McCarty was waiting for him at the machine. "Now the first lesson is going to be a dirty one," he said. "We will have to crawl under the car, so you can see how each part works."
Shedding their coats, the two wriggled under on the wet ground and, lying on their backs, McCarty pointed out the various cog-wheels that worked the car and the swinging table.
"Gosh!" exclaimed McCarty suddenly. "Look at that!"
Startled, Walter looked to where the other was pointing. In one of the deep, sharp niches, into which the long teeth of the ratching descended when the platform was in motion, was wedged a round, yellow stick, of some eight inches in length.

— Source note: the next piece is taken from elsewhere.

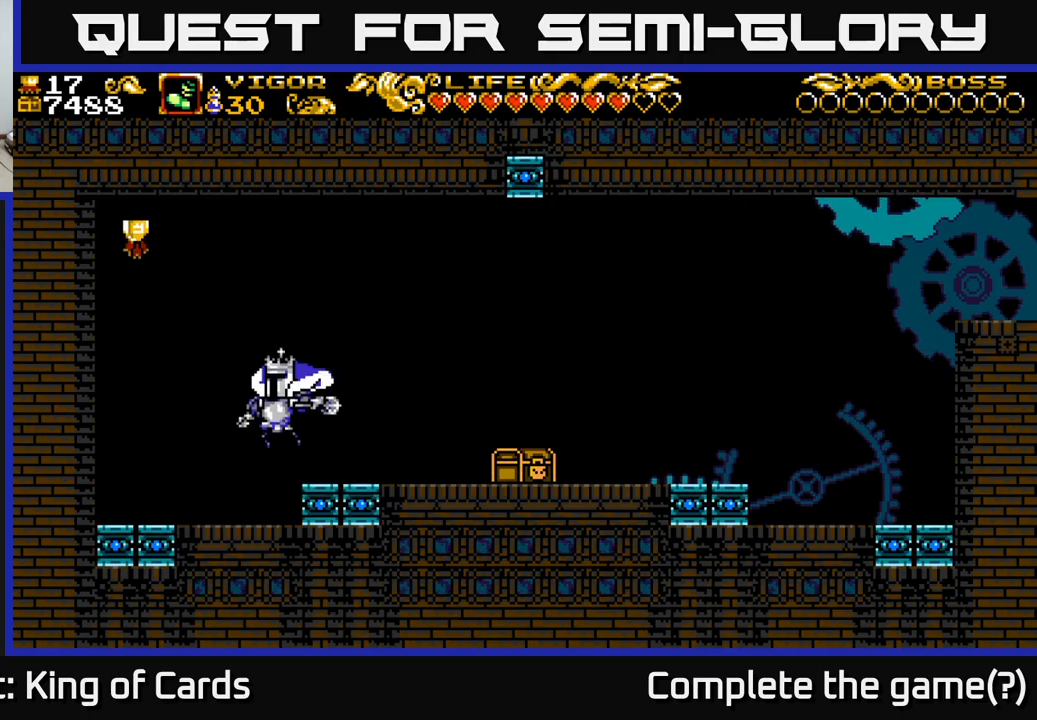
{"buttons": ["A", "X", "DPAD_LEFT"], "right_stick": "center", "events": [[17, "DPAD_LEFT", "down"], [217, "A", "down"], [500, "X", "down"]]}
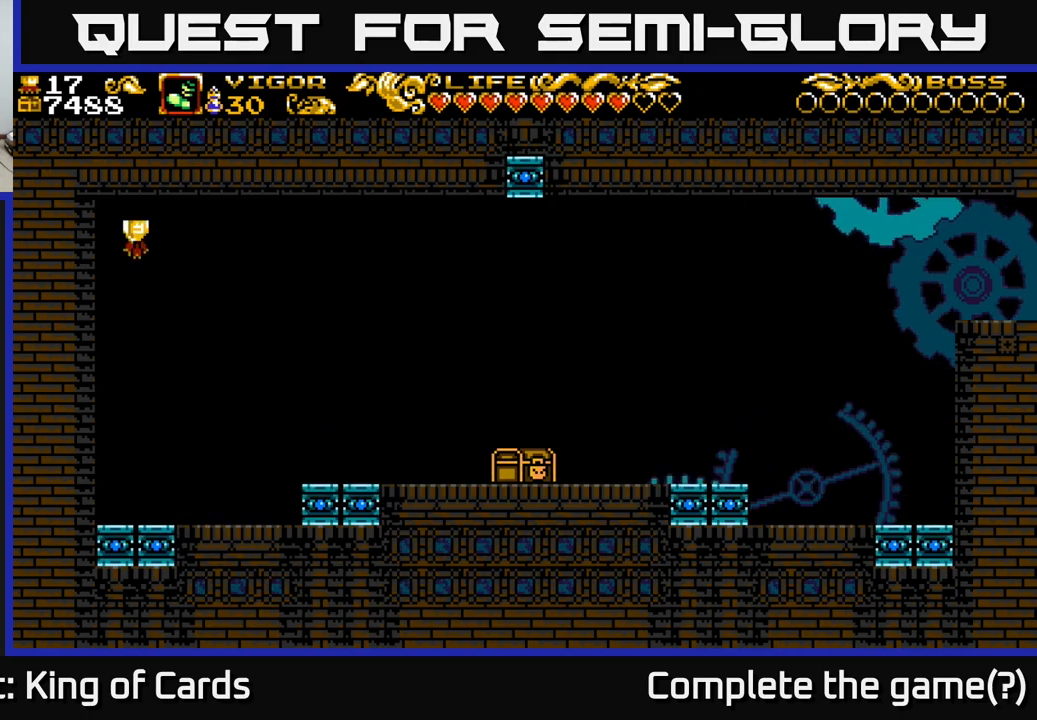
{"buttons": ["DPAD_RIGHT"], "right_stick": "center", "events": [[234, "A", "up"], [234, "DPAD_LEFT", "up"], [250, "X", "up"], [500, "DPAD_RIGHT", "down"]]}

McCarty pulled out the strange object and looked at it musingly. He broke off a bit of it, and, crumbling it up in his hand, examined it closely. "That stuff must have been put in there just before I went on duty night before last," he said. "Gosh! It's lucky the nigger struck on me before I started up the machine."
"Why?" Walter asked. "What is that stuff, anyway?"
McCarty threw him the stick. "Catch it," he said; "that's dynamite of the strongest grade."
Walter held the stick gingerly, as though he was afraid it might go off at any minute.
"Don't be afraid of it," laughed McCarty. "It doesn't go off so very easy. It needs a sudden, hard jar, or a cap and fuse, to explode it. If I had swung that thirty-ton platform around on top of that stuff the machine would likely have been pretty badly smashed up, and maybe some of us killed."
"Who could have put it there?" Walter asked.